Belgian capital Brussels has entered its third day of lockdown, with schools and underground transport shut and more than 1,000 security personnel deployed across the country.

Belgian interior minister Jan Jambon said “investigations will continue until we’ve fixed this problem”.

He told Belgium’s RTL broadcaster that Paris attacks fugitive Salah Abdeslam “must have a lot of support on our territory. That’s why all these searches being conducted at the moment are important”.

Security was extra tight in the European quarter of Brussels, especially around the EU institutions where ministerial meetings were going ahead as planned.

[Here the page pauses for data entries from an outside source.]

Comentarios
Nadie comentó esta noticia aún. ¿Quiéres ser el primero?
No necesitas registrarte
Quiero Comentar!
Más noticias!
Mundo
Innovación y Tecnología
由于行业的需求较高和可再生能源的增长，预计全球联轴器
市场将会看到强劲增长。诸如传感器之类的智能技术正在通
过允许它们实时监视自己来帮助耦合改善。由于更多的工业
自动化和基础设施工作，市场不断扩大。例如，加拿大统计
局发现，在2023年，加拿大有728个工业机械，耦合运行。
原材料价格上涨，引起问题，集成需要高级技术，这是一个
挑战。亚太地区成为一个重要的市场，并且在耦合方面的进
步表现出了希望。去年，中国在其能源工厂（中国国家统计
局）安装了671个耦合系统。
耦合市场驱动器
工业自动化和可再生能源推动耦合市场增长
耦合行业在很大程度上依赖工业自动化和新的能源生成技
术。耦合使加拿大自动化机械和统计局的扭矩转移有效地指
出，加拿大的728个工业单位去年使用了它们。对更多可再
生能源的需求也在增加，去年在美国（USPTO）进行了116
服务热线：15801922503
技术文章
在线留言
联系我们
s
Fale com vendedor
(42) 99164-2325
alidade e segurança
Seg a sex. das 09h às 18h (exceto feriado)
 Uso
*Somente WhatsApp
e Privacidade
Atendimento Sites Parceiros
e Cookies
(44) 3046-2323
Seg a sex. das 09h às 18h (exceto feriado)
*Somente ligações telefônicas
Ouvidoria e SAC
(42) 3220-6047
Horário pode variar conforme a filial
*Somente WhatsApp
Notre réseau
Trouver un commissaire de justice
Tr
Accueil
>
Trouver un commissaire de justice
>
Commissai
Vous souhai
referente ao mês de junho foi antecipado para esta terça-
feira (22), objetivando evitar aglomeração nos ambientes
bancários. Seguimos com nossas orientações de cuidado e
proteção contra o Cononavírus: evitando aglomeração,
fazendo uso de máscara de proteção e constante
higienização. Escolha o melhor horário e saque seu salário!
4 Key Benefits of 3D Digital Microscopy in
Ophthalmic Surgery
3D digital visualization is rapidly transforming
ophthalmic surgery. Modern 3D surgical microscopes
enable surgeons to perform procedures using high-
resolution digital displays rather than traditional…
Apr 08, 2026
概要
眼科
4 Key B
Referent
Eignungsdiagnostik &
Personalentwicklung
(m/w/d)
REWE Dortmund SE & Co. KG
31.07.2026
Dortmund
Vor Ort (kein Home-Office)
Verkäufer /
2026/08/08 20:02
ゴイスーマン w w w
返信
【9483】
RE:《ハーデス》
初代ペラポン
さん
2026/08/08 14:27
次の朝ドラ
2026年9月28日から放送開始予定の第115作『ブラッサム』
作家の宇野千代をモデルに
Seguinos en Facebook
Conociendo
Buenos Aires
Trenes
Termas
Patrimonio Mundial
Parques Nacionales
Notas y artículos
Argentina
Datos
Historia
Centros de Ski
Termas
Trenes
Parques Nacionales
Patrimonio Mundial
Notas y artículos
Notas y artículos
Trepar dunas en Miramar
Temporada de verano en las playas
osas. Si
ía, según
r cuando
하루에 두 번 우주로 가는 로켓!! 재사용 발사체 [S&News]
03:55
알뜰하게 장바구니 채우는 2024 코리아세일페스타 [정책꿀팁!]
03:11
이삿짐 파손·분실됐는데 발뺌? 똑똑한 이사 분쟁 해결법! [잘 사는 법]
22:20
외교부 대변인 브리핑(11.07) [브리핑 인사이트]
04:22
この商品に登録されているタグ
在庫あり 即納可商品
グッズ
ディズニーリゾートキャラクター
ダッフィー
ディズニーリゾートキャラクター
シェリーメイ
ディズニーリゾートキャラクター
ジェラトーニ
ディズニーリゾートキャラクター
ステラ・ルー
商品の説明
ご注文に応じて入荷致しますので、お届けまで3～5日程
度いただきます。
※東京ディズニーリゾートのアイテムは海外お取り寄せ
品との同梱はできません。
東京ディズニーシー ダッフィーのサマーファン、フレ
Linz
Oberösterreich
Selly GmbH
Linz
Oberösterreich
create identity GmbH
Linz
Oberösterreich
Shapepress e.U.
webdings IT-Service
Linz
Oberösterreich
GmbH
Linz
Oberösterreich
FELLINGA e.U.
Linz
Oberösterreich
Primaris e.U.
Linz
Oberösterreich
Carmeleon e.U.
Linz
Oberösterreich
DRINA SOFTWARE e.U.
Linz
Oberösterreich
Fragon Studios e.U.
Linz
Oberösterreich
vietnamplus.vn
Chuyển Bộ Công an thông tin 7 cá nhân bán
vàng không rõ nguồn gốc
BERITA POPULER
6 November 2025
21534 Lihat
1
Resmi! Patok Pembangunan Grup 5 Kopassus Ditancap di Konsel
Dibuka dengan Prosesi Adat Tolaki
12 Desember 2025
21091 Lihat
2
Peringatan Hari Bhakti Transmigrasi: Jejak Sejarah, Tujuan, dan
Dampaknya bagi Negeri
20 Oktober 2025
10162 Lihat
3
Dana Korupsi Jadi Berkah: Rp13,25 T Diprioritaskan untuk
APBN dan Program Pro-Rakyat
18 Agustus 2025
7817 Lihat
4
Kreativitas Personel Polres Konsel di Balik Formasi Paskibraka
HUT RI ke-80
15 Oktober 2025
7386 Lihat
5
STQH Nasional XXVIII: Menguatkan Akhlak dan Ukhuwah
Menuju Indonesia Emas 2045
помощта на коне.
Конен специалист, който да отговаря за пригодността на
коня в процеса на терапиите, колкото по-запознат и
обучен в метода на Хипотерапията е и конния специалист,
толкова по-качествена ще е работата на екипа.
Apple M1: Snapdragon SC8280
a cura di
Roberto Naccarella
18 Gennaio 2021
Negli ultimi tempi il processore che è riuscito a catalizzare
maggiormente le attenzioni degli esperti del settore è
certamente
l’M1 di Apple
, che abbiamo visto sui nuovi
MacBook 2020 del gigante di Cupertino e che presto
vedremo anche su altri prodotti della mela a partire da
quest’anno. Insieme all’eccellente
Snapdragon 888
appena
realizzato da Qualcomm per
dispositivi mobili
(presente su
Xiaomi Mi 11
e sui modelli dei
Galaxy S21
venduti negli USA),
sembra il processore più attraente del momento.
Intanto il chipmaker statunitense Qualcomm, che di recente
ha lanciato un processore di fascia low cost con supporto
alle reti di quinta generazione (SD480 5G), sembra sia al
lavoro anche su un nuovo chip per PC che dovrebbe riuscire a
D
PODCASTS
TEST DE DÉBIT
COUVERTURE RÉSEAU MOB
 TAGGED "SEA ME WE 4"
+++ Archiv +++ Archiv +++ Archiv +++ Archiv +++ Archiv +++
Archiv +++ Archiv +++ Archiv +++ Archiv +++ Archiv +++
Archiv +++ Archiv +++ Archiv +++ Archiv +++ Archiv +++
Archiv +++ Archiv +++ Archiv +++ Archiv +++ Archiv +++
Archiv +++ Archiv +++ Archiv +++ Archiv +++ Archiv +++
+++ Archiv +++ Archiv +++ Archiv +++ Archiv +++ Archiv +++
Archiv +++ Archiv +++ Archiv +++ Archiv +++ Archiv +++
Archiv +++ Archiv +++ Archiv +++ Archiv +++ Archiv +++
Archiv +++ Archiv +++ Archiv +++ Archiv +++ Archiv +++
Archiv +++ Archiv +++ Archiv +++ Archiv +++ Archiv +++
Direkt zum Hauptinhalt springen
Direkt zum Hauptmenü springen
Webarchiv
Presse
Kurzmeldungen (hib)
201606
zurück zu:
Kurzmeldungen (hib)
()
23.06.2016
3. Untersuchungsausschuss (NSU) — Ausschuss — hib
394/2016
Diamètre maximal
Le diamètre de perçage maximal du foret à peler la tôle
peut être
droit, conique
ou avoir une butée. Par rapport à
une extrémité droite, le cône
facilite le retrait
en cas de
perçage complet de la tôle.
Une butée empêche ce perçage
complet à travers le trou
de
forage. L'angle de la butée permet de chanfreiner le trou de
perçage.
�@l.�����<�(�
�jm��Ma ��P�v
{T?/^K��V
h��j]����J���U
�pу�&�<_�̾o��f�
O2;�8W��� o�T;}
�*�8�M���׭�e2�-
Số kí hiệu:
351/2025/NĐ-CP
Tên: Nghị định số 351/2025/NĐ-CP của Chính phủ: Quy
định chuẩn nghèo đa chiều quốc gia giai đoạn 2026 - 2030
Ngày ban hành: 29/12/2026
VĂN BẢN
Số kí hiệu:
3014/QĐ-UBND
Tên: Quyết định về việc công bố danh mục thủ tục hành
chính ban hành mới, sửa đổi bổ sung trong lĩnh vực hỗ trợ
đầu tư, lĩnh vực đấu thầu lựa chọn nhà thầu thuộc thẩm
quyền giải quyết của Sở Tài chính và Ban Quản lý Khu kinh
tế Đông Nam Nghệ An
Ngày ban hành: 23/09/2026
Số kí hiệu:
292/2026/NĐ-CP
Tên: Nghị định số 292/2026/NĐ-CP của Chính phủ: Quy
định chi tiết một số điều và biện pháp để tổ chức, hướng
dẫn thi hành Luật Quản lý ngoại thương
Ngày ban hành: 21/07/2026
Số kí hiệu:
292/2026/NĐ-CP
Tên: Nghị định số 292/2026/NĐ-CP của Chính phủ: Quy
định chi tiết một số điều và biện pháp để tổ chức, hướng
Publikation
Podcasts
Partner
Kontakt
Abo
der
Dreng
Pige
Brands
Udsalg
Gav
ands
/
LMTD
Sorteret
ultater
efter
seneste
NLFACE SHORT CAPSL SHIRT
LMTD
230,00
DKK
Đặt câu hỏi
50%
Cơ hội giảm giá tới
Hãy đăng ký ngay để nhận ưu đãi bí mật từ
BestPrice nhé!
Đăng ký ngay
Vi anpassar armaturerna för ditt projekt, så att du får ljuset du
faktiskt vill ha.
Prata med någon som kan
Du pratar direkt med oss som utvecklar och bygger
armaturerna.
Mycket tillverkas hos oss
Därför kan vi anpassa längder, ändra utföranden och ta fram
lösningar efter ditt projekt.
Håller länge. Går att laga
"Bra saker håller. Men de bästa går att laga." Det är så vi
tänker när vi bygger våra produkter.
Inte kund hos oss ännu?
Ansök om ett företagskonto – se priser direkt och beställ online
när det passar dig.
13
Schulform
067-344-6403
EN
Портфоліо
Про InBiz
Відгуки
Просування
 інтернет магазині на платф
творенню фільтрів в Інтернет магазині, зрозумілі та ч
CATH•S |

Brussels remains at maximum alert over information about an “imminent threat”, possibly a series of co-ordinated attacks at different locations similar to those in Paris on November 13.

Belgian police carried out raids throughout Brussels on Sunday, detaining 16 people, but Abdeslam was not among those arrested

Federal prosecutor Eric Van Der Sypt said 19 raids were carried out in Molenbeek, home to many of the Paris attackers, and other boroughs of Brussels and three raids were carried out in other cities.

“We have to stress that no firearms or explosives were discovered … during the raids,” Mr Van Der Sypt said.

One of those detained was injured when a car he was in tried to ram police during an attempted getaway, Mr Van Der Sypt said.

The raids capped a tense day with hundreds of troops patrolling and authorities hunting for one or more suspected extremists.

The Belgian government chose on Sunday to keep the capital on the highest state of alert into the start of the working week to prevent a Paris-style attack.

Citing a “serious and imminent” threat, prime minister Charles Michel announced that the subway, schools and universities in Brussels would be closed on Monday, preventing a return to normal in the city that is also home to the European Union’s main institutions.

Western leaders stepped up the rhetoric against Islamic State, which has claimed responsibility for the attacks in Paris that killed 130 people and wounded hundreds more; the suicide bombings in Beirut that killed 43 people and injured more than 200; and the downing of the Russian jetliner carrying 224 people in Egypt’s Sinai Peninsula. All happened within the past month.

“We will not accept the idea that terrorist assaults on restaurants and theatres and hotels are the new normal, or that we are powerless to stop them,” US president Barack Obama said in Kuala Lumpur, Malaysia.

British Prime Minister David Cameron and French president Francois Hollande, meeting in Paris, paid a quiet visit to the Bataclan concert venue, which saw the worst of the carnage in the 13 November attacks.

Authorities frantically searched for Abdeslam, who is believed to have played a key role and who crossed into Belgium the day after the attacks.

Several of the Paris attackers had lived in Brussels, including Abdelhamid Abaaoud, the plot’s orchestrator who was killed on Wednesday in a standoff with French police. Police issued a new appeal to identify the third attacker who was killed in the assault at the national stadium. They posted a photo of the man on Twitter, asking the public for information that would help identify him.

France has intensified its aerial bombing in Syria and French defence minister Jean-Yves Le Drian said the aircraft carrier Charles de Gaulle, which has been sent to the Mediterranean to help combat IS militants in Syria, will be “operational” from Monday and “ready to act”.

France has extended a state of emergency, which allows police raids, searches and house arrest without permission from a judge, for three months. On Saturday, it also extended a ban on demonstrations and other gatherings through November 30, when a UN climate conference with more than 100 heads of state is scheduled to start.